Task description → Copy out, exactly, the first line of the entries below and every line after it through the one containing "seksuele relatie, in tegenstelling tot een".

(Source data)
┌──

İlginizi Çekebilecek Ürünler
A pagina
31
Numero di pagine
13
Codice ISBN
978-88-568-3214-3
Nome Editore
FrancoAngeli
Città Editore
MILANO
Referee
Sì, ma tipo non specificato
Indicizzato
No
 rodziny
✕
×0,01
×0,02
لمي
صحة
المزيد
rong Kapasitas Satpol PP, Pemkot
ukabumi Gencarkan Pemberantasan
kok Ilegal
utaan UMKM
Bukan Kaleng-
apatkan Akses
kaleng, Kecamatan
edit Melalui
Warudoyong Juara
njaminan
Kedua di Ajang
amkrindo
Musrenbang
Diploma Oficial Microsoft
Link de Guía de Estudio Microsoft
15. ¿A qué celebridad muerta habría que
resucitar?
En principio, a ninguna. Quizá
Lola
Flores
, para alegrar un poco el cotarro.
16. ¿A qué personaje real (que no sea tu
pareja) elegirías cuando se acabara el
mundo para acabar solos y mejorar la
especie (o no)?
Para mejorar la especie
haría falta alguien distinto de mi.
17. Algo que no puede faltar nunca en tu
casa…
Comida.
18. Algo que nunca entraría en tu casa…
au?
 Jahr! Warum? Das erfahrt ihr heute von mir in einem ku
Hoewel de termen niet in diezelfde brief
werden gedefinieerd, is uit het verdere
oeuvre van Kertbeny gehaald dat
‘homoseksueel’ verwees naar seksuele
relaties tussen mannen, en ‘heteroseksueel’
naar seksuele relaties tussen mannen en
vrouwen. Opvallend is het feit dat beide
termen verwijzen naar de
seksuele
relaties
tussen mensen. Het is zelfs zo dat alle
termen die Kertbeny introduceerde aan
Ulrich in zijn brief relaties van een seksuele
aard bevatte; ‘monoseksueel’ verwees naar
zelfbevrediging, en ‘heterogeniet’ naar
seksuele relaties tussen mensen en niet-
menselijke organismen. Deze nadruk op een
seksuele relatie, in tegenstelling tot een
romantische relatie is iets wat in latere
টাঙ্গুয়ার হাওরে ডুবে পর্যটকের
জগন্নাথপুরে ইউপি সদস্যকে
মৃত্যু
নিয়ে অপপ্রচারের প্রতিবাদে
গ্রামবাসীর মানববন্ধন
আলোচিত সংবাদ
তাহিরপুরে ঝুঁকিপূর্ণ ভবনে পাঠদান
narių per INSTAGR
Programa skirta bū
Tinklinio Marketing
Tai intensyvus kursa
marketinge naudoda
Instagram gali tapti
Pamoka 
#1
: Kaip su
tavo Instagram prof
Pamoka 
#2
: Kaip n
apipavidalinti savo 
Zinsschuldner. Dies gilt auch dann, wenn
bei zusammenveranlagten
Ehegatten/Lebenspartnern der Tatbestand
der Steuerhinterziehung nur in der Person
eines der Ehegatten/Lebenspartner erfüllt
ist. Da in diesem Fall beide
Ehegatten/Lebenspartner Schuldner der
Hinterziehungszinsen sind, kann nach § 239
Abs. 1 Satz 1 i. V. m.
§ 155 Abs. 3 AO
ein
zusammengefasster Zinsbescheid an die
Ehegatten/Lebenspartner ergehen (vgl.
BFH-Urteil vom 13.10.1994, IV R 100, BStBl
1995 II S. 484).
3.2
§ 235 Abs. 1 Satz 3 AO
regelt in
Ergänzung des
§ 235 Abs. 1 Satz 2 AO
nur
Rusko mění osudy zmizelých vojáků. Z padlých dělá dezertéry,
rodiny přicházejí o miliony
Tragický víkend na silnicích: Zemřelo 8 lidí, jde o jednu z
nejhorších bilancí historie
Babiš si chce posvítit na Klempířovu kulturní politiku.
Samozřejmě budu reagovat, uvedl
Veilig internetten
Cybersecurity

└──

Solution for this problem →
İlginizi Çekebilecek Ürünler
A pagina
31
Numero di pagine
13
Codice ISBN
978-88-568-3214-3
Nome Editore
FrancoAngeli
Città Editore
MILANO
Referee
Sì, ma tipo non specificato
Indicizzato
No
 rodziny
✕
×0,01
×0,02
لمي
صحة
المزيد
rong Kapasitas Satpol PP, Pemkot
ukabumi Gencarkan Pemberantasan
kok Ilegal
utaan UMKM
Bukan Kaleng-
apatkan Akses
kaleng, Kecamatan
edit Melalui
Warudoyong Juara
njaminan
Kedua di Ajang
amkrindo
Musrenbang
Diploma Oficial Microsoft
Link de Guía de Estudio Microsoft
15. ¿A qué celebridad muerta habría que
resucitar?
En principio, a ninguna. Quizá
Lola
Flores
, para alegrar un poco el cotarro.
16. ¿A qué personaje real (que no sea tu
pareja) elegirías cuando se acabara el
mundo para acabar solos y mejorar la
especie (o no)?
Para mejorar la especie
haría falta alguien distinto de mi.
17. Algo que no puede faltar nunca en tu
casa…
Comida.
18. Algo que nunca entraría en tu casa…
au?
 Jahr! Warum? Das erfahrt ihr heute von mir in einem ku
Hoewel de termen niet in diezelfde brief
werden gedefinieerd, is uit het verdere
oeuvre van Kertbeny gehaald dat
‘homoseksueel’ verwees naar seksuele
relaties tussen mannen, en ‘heteroseksueel’
naar seksuele relaties tussen mannen en
vrouwen. Opvallend is het feit dat beide
termen verwijzen naar de
seksuele
relaties
tussen mensen. Het is zelfs zo dat alle
termen die Kertbeny introduceerde aan
Ulrich in zijn brief relaties van een seksuele
aard bevatte; ‘monoseksueel’ verwees naar
zelfbevrediging, en ‘heterogeniet’ naar
seksuele relaties tussen mensen en niet-
menselijke organismen. Deze nadruk op een
seksuele relatie, in tegenstelling tot een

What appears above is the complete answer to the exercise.